Depois do acontecimento, fui perscrutar o versículo 62, do capítulo nono de São Lucas. Três convidados a seguir Jesus deram uma desculpa sobre realizarem algo antes e Jesus disse: "Aquele que põe a mão no arado e olha para trás não é apto para o Reino de Deus".

São Paulo em sua Carta aos Filipenses (3, 13.14), a respeito de não ter conseguido a perfeição, escreve: "Consciente de não a ter ainda conquistado, só procuro isto: prescindindo do passado e atirando-me ao que resta para a frente, persigo o alvo, rumo ao prêmio celeste, ao qual Deus nos chama, em Jesus Cristo".

No livro "Tratado do Amor de Deus de São Francisco de Sales, (liv. 2, cap. 11), encontramos: "Nós recebemos a graça de Deus em vão quando a recebemos à porta do coração sem lhe permitir a entrada.

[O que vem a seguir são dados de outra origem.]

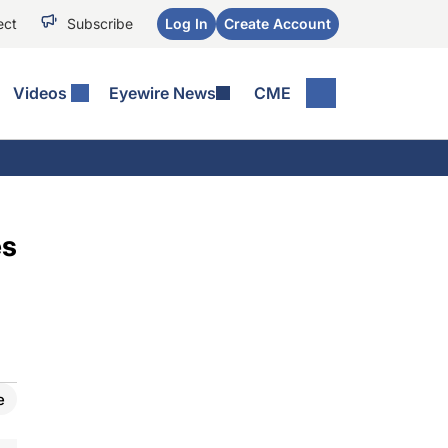
ect
Subscribe
Log In
Create Account
Videos
Eyewire News
CME
es
e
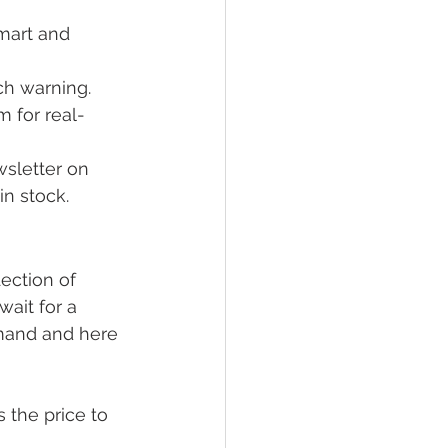
mart and 
h warning.
m for real-
wsletter on 
in stock.
lection of 
ait for a 
emand and here 
 the price to 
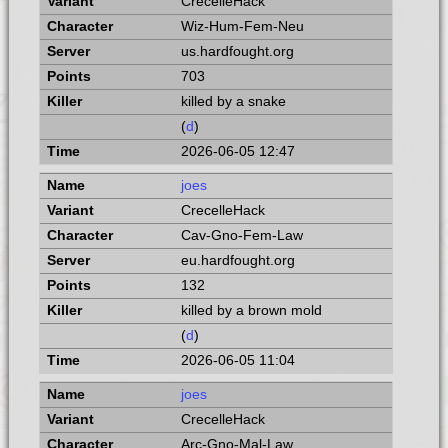
CrecelleHack
Wiz-Hum-Fem-Neu
us.hardfought.org
703
killed by a snake
(
d
)
2026-06-05 12:47
joes
CrecelleHack
Cav-Gno-Fem-Law
eu.hardfought.org
132
killed by a brown mold
(
d
)
2026-06-05 11:04
joes
CrecelleHack
Arc-Gno-Mal-Law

Recebemo-la sem fruto, pois de nada serve sentir a inspiração se não se consente nela. (...)Sucede por vezes que inspirados a fazer muito não aceitamos toda a inspiração."

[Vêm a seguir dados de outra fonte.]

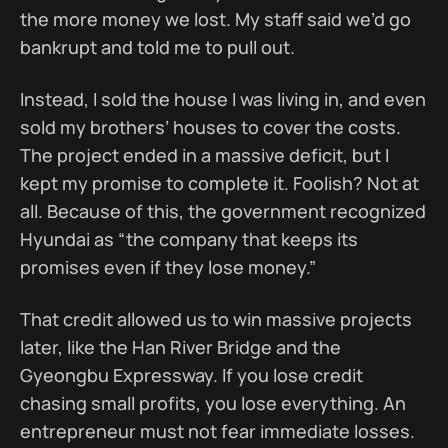
the more money we lost. My staff said we’d go
bankrupt and told me to pull out.
Instead, I sold the house I was living in, and even
sold my brothers’ houses to cover the costs.
The project ended in a massive deficit, but I
kept my promise to complete it. Foolish? Not at
all. Because of this, the government recognized
Hyundai as “the company that keeps its
promises even if they lose money.”
That credit allowed us to win massive projects
later, like the Han River Bridge and the
Gyeongbu Expressway. If you lose credit
chasing small profits, you lose everything. An
entrepreneur must not fear immediate losses.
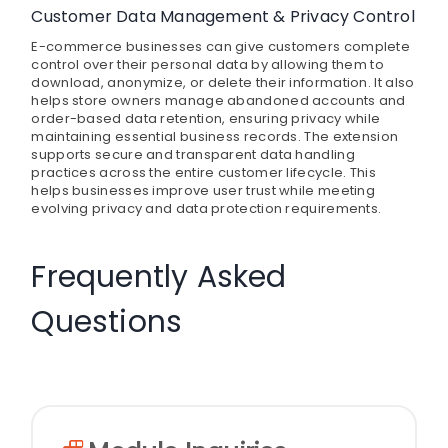
Customer Data Management & Privacy Control
E-commerce businesses can give customers complete
control over their personal data by allowing them to
download, anonymize, or delete their information. It also
helps store owners manage abandoned accounts and
order-based data retention, ensuring privacy while
maintaining essential business records. The extension
supports secure and transparent data handling
practices across the entire customer lifecycle. This
helps businesses improve user trust while meeting
evolving privacy and data protection requirements.
Frequently Asked
Questions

Manejar o arado do Senhor por regiões desagradáveis, onde as pessoas se encontram a esmo, descrentes de si, esquecidas de como é sentir a esperança. Manejar o arado do Senhor pelos becos escuros, onde a fumaça e o cheiro de álcool embriagam quem chega. Manejar o arado do Senhor em volta dos palcos gordurosos em que mulheres tristes desfilam o que sobrou de suas carnes desejadas na juventude. Manejar o arado do Senhor de acordo com a vontade dEle e não a minha.

Perdoe-me, Senhor, pelas resistências e insistências. Sacuda-me forte, para que permaneça no arado que leva ao Céu!